[Exercise passage — start]

#pragma omp parallel for ordered
for (int i = 0; i < n; ++i) {
... code happens nicely in parallel here ...
#pragma omp ordered
{
.. one at a time in order of i, as expected, good ...
}
... single threaded here but I expected parallel ...
}
I expected the next thread to enter the ordered section as soon as this thread left the ordered section. But the next thread only enters the ordered section when the for loop's body ends. So the code after the ordered section ends goes serially.
The OpenMP 4.0 manual contains :
The ordered construct specifies a structured block in a loop region that will be executed in the order of the loop iterations. This sequentializes and orders the code within an ordered region while allowing code outside the region to run in parallel.
Where I've added the bold. I'm reading "outside" to include after the ordered section ends.
Is this expected? Must the ordered section in fact be last?
I've searched for an answer and did find one other place where someone observed similar nearly 2 years ago : https://stackoverflow.com/a/32078625/403310 :
Testing with gfortran 5.2, it appears everything after the ordered region is executed in order for each loop iteration, so having the ordered block at the beginning of the loop leads to serial performance while having the ordered block at the end of the loop does not have this implication as the code before the block is parallelized. Testing with ifort 15 is not as dramatic but I would still recommend structuring your code so your ordered block occurs after any code than needs parallelization in a loop iteration rather than before.
I'm using gcc 5.4.0 on Ubuntu 16.04.
Many thanks.

[Exercise passage — finish]

**Task set:**
a - Which compiler version and operating system does the OpenMP post say are in use?
b - Reproduce the OpenMP post word for word, between "#pragma omp parallel" and "expected parallel ...", inclusive.
The data after this point comes from a separate, unrelated source.

[Data provided — start]

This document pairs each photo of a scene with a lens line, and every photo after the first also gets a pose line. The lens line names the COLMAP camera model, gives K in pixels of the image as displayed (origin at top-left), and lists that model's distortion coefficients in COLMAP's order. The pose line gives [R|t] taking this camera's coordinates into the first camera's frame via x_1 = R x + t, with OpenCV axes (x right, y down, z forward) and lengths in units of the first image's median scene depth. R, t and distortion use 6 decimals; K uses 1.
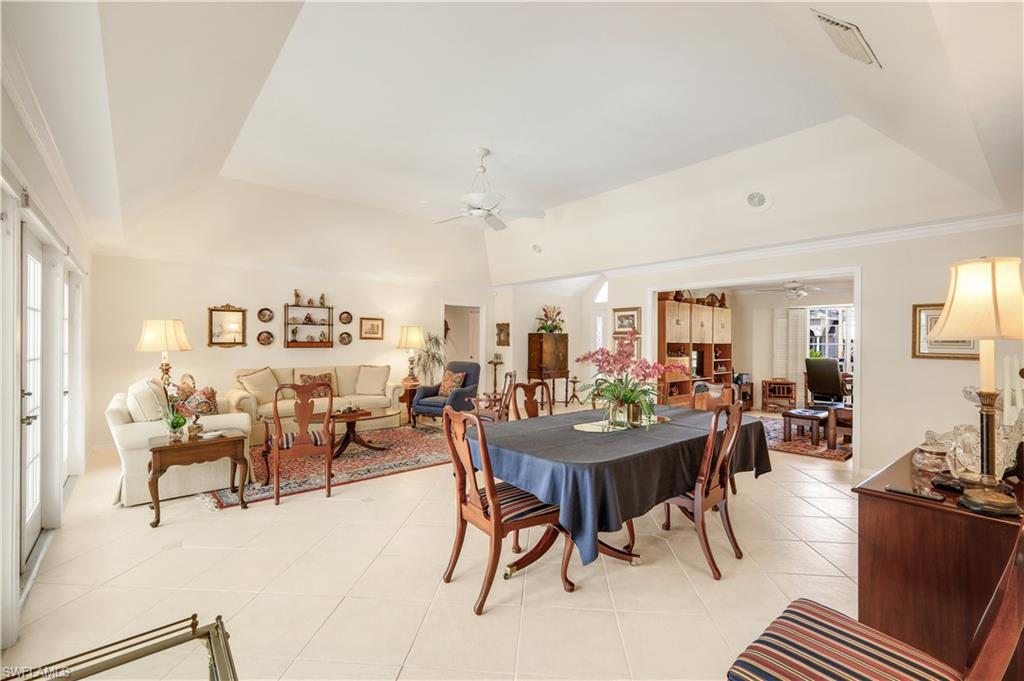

[Data provided — finish]

**Responses:**
a - gcc 5.4.0 on Ubuntu 16.04.

b -
#pragma omp parallel for ordered
for (int i = 0; i < n; ++i) {
... code happens nicely in parallel here ...
#pragma omp ordered
{
.. one at a time in order of i, as expected, good ...
}
... single threaded here but I expected parallel ...